▸ **Trecho fornecido**
******

A operação “chuta pombos” parece ser o pontapé inicial para
resolver o assunto mais evitado das duas últimas décadas. A cracolândia paulistana, pois que há as
paulistas, as nacionais e as internacionais, é o ponto de supuração de um abcesso
psicossocial que se alastra pelos subcutâneos das aparências metropolitanas.
Inicialmente era apenas uma celulite que denunciava os descuidos pessoais em
função de se manter o glamour de um status psicossocial: eu sou o que eu
tenho. Como a celulite não dava mais
para disfarçar, pois sempre, invariavelmente, em algum momento, havemos de
ficar desnudos diante nós mesmos, acabamos aceitando qualquer ideia ou atitude
que nos leve a um alívio imediato para esta angústia existencial. Esta é a porta de entrada paras as pequenas
corruptelas da vida: o medo da realidade.

******

▸ **Exercícios propostos**
1: Conforme o trecho sobre a cracolândia paulistana, o que constitui a porta de entrada para as pequenas corruptelas da vida?
2: Prossiga com o texto sobre a cracolândia paulistana a partir do ponto em que ele se encerra.
Os dados que vêm a seguir constituem material independente do trecho.

******

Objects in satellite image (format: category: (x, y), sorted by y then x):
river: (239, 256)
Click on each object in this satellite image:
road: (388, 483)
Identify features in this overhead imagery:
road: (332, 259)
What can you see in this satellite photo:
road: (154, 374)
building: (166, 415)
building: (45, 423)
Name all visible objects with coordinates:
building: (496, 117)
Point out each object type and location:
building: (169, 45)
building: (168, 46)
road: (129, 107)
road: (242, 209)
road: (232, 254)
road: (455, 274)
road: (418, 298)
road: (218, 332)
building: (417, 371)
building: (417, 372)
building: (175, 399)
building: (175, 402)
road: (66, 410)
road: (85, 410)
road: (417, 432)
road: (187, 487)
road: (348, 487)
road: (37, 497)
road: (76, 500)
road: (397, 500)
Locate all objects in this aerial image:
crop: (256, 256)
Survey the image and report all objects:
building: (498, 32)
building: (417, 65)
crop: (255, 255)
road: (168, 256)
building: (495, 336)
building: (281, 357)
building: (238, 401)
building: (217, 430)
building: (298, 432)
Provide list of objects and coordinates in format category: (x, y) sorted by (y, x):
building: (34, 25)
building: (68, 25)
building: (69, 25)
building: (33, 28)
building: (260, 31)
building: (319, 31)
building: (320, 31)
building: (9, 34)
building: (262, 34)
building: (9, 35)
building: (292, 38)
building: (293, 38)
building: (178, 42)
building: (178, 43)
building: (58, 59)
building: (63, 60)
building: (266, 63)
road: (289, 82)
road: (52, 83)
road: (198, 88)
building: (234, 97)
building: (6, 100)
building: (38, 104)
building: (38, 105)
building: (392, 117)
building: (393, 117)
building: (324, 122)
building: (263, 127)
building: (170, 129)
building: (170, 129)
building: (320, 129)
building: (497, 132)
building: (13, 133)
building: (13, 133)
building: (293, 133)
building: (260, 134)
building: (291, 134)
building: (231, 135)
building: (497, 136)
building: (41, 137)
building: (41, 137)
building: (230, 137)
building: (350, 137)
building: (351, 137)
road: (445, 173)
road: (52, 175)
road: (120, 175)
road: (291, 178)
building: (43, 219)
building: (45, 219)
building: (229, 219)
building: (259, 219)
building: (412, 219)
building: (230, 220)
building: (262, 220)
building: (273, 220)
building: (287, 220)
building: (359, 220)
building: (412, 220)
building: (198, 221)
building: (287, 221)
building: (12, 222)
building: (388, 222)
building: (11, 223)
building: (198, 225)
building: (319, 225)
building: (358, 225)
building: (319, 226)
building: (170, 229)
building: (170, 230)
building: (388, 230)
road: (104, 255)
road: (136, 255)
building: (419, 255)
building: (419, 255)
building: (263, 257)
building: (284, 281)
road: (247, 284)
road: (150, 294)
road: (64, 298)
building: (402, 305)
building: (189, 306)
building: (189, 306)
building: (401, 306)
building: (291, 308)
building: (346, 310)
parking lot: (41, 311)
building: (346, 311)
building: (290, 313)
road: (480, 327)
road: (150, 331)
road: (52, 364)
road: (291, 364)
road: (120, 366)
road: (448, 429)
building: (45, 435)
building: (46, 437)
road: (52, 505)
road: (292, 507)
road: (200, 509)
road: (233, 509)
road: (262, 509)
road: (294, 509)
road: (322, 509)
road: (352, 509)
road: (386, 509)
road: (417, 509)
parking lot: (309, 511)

******

▸ **Respostas esperadas**
1: O medo da realidade.

2:
Os predadores sociais de plantão fazem apenas o que a presa quer
oferecendo uma saída rápida e fácil para as “dores” do real tamanho. Aplicações “milagrosas” de substâncias
“detergentes” corrompem a proteção queratínica da pele e atingem o subcutâneo
causando um efeito imediato de satisfação pessoal por se recuperar a fantasia e
o glamour das aparências. Porém, como
tudo continua irreal, a agulha que rompe a pele trás também bactérias que
corrompem o subcutâneo iniciando um processo infeccioso sutil e insidioso que
culmina em abcessos que se lastram diante da indiferença e acabam supurando em
algum momento. Novamente, por hábitos
arraigados, se aceita as saídas rápidas e fáceis dos curativos de superfície, como
“band aids” sócio políticos de efeito apenas higiênico. A submissão ao curativo
é aparentemente feita por livre escolha e voluntária, mas é principalmente pela
desinformação que a aceitamos e por que “precisamos” continuar a “faturar” a
satisfação egóica. Neste cenário fantasioso é que permitimos que o abcesso se
alastre numa erisipela incontinenti de subterfúgios psicossociais aplicados sem
critérios, a esmo mesmo, enquanto o sol continua atravessando a peneira de
nossas consciências.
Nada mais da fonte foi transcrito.